[Written instruction]
Starting with the first line of the items and going on through the line with "2: (456, 57)", with both of those lines included, lay out these lines as a JSON list of strings. Use one string per line and leave out any blank lines.
[start]
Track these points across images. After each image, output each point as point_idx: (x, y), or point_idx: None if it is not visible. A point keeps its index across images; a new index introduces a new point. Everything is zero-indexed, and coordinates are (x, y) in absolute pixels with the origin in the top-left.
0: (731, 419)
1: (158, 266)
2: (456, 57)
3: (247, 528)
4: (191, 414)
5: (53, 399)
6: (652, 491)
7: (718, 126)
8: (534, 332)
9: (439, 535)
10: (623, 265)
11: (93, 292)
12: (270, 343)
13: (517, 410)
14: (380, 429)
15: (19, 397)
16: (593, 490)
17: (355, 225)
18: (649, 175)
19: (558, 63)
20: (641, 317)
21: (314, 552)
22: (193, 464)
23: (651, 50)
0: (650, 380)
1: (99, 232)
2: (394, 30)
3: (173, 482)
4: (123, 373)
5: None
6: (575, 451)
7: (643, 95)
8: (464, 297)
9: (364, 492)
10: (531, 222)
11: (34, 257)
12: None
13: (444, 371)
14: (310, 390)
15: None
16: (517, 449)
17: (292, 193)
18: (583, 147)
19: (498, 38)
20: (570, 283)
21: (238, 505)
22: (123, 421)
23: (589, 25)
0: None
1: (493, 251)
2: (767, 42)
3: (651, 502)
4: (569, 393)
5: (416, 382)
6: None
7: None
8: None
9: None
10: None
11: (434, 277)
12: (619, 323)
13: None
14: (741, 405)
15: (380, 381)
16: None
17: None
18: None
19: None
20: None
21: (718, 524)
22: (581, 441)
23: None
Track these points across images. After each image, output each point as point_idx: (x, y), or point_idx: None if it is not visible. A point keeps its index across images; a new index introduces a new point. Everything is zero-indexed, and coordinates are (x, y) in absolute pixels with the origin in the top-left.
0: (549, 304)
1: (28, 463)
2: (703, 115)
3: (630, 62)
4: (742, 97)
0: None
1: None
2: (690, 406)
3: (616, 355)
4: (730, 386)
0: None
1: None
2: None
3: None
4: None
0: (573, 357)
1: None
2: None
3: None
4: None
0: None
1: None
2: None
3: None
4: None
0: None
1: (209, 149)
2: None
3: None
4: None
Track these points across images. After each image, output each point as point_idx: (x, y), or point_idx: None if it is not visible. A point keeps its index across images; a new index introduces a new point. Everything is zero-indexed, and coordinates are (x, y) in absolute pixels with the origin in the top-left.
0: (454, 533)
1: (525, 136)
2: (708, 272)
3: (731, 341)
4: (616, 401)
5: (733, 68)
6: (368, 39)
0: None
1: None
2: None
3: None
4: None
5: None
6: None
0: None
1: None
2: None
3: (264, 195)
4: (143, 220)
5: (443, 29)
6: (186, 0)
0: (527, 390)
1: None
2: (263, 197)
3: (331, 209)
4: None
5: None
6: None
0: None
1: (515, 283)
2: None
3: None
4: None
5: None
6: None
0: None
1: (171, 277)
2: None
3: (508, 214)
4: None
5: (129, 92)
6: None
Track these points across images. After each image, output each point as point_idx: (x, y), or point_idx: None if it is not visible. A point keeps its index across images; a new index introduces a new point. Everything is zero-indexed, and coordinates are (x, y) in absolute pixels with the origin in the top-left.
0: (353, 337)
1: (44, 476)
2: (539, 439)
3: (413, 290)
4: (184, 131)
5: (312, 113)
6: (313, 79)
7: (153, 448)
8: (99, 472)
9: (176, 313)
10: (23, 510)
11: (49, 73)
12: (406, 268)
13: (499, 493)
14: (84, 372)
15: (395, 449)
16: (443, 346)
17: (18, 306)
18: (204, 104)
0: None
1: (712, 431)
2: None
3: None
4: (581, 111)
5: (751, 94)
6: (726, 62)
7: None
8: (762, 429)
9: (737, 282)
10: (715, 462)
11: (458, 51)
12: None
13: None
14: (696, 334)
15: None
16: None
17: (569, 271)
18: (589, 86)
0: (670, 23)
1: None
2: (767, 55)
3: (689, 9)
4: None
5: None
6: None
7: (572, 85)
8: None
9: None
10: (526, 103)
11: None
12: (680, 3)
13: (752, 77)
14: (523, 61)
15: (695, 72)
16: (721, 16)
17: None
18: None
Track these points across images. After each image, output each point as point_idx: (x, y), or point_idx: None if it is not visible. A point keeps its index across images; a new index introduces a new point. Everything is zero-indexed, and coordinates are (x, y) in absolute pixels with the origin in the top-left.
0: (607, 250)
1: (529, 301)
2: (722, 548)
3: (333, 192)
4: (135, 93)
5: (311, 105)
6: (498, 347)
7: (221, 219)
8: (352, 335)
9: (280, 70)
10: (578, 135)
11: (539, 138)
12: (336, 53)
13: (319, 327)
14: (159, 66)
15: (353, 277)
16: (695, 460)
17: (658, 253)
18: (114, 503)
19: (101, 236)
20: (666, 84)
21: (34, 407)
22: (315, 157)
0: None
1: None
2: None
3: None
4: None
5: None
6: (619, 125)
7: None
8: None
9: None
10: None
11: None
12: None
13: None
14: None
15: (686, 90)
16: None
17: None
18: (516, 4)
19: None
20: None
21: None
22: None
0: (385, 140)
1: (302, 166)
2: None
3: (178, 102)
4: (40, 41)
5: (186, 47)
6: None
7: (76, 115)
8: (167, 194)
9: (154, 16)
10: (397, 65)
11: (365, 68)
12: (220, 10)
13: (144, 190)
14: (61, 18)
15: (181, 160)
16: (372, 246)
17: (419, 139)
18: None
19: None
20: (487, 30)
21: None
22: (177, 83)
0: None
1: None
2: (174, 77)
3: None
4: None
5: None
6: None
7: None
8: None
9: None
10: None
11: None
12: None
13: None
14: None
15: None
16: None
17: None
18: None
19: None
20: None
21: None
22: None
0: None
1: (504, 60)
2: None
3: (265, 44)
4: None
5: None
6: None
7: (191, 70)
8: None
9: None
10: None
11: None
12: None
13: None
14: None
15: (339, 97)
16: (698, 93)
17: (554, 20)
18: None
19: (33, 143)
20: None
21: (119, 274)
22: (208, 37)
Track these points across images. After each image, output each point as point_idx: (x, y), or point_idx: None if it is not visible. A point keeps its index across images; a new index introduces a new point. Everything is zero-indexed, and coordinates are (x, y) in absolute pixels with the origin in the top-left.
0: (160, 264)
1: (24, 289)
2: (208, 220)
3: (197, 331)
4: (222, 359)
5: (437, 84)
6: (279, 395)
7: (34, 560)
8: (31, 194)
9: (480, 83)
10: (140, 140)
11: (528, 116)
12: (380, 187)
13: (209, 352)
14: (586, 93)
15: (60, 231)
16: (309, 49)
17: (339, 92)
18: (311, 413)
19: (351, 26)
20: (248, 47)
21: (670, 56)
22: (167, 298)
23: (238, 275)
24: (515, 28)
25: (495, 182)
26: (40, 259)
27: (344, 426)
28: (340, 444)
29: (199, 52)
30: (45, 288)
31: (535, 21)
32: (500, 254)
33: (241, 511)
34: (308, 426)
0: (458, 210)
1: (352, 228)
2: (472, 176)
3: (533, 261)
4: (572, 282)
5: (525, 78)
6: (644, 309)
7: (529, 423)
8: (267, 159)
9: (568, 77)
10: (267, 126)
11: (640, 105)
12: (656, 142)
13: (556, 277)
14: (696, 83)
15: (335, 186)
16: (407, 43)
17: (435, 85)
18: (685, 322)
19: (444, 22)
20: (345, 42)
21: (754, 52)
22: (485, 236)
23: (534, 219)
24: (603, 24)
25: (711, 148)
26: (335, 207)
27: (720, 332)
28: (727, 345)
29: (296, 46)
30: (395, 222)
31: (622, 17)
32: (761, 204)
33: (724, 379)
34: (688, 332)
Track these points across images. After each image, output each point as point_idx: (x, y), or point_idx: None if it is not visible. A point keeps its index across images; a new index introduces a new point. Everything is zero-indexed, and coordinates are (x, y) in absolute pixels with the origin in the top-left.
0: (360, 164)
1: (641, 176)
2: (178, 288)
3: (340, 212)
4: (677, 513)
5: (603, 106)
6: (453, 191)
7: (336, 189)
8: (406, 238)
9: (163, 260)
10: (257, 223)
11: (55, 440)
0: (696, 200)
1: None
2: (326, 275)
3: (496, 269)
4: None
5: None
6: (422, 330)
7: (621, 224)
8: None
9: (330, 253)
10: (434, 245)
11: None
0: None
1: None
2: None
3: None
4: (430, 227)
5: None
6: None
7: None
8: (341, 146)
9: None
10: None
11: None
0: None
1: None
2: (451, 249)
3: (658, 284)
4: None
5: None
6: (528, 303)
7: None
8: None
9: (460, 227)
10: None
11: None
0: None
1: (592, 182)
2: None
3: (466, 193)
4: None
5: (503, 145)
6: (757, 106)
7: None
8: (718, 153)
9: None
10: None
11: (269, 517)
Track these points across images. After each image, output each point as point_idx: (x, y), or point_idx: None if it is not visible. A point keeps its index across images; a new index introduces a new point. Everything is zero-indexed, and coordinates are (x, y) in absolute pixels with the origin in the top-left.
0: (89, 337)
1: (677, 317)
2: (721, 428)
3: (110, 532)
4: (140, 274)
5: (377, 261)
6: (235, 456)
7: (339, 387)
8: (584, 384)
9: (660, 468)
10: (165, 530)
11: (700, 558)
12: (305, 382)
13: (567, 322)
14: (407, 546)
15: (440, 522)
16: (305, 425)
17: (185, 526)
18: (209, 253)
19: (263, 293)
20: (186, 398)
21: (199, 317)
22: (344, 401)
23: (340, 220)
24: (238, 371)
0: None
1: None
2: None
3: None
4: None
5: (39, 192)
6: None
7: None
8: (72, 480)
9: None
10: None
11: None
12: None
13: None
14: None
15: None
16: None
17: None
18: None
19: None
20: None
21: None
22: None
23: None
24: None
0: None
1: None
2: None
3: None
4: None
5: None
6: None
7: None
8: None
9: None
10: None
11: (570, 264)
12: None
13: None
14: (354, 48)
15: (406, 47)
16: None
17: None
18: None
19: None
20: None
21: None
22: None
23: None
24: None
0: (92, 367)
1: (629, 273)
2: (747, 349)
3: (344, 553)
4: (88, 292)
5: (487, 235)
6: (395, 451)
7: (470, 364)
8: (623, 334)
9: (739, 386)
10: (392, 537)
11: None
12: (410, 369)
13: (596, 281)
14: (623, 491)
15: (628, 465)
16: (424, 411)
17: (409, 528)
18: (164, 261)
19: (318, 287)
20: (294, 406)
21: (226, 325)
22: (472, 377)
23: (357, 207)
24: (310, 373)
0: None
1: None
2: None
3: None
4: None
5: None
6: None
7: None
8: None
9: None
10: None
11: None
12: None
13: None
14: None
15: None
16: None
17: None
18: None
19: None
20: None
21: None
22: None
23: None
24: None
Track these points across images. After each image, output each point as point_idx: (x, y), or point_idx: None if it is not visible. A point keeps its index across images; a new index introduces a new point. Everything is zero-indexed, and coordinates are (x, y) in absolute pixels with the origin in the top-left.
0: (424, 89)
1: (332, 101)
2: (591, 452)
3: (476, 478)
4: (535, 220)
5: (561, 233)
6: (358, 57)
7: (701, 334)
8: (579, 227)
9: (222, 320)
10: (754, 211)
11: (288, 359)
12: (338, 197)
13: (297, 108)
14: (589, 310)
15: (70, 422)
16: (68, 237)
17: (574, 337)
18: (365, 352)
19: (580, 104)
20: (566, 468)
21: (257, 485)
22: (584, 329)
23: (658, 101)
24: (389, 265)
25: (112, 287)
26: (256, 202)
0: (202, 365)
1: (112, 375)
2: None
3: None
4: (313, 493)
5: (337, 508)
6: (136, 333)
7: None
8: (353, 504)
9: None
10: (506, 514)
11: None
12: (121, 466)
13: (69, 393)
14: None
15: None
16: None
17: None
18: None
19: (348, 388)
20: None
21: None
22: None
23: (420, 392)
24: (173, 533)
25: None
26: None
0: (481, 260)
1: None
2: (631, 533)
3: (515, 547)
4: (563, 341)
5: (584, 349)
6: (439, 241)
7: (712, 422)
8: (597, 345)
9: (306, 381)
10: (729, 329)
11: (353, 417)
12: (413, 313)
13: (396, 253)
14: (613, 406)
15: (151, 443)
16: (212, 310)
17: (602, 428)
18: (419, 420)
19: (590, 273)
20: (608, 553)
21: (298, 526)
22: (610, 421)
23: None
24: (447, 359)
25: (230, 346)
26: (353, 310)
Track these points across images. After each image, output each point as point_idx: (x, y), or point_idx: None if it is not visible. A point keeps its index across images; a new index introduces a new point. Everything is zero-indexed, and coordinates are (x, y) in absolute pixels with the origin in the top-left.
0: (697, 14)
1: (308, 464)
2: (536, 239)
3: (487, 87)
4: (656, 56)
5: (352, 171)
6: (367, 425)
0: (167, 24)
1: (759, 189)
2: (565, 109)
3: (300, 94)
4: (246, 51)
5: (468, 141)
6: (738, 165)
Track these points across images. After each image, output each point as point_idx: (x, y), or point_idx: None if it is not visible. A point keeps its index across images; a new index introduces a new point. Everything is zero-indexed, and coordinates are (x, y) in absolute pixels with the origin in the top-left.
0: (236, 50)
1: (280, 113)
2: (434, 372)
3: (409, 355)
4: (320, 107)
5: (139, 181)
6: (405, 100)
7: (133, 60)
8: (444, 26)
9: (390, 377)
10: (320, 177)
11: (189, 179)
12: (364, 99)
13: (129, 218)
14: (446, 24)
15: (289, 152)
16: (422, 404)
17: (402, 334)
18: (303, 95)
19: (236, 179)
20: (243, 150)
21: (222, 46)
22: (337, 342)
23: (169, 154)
[end]
[Solution below]
[
  "Track these points across images. After each image, output each point as point_idx: (x, y), or point_idx: None if it is not visible. A point keeps its index across images; a new index introduces a new point. Everything is zero-indexed, and coordinates are (x, y) in absolute pixels with the origin in the top-left.",
  "0: (731, 419)",
  "1: (158, 266)",
  "2: (456, 57)"
]